TASK DIRECTIONS: Copy out each line of the data holding "ring".

##### DATASET ENTRIES #####

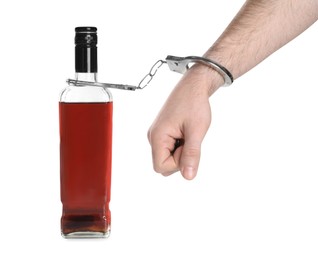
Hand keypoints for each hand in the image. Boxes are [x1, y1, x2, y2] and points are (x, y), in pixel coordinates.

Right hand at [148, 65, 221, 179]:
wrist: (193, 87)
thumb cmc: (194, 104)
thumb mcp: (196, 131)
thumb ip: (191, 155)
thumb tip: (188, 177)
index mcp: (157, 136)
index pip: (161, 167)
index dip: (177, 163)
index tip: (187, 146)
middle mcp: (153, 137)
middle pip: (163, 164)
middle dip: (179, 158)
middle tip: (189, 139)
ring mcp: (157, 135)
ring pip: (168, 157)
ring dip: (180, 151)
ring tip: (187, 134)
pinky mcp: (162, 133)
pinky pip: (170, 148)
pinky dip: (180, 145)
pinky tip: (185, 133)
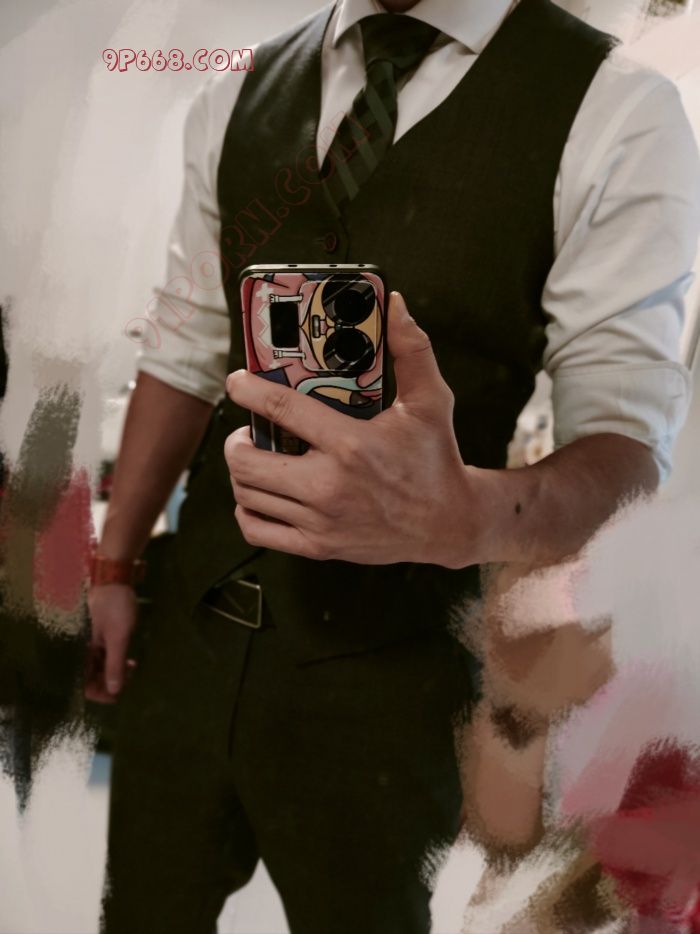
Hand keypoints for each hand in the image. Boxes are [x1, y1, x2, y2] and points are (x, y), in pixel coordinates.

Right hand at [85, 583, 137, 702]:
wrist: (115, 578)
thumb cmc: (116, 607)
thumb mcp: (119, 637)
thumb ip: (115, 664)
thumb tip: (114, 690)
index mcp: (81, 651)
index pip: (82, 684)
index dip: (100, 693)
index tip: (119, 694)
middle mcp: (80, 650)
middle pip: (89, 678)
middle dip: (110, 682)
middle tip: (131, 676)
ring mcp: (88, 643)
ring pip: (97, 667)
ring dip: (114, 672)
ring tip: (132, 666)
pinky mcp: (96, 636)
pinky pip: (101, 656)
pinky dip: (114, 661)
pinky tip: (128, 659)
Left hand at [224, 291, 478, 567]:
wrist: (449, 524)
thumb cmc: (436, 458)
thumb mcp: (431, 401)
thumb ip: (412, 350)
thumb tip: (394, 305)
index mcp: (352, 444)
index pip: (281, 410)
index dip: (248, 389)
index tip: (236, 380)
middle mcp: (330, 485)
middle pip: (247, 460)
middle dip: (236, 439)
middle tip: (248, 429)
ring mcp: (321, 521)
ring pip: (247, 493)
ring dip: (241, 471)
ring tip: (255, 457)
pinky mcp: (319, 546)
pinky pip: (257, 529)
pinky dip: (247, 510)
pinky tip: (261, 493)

#####

YOUR SOLUTION:
ring mcp: (157, 135)
ring pip: (168, 157)
ring dip: (180, 151)
ring tip: (187, 134)
ring mcp: (88, 643)
ring pip: (97, 667)
ring dip: (114, 672)
ring tip: (132, 666)
ring mcp: (321, 521)
ring pip: (247, 493)
ring dip: (241, 471)
ring tip: (255, 457)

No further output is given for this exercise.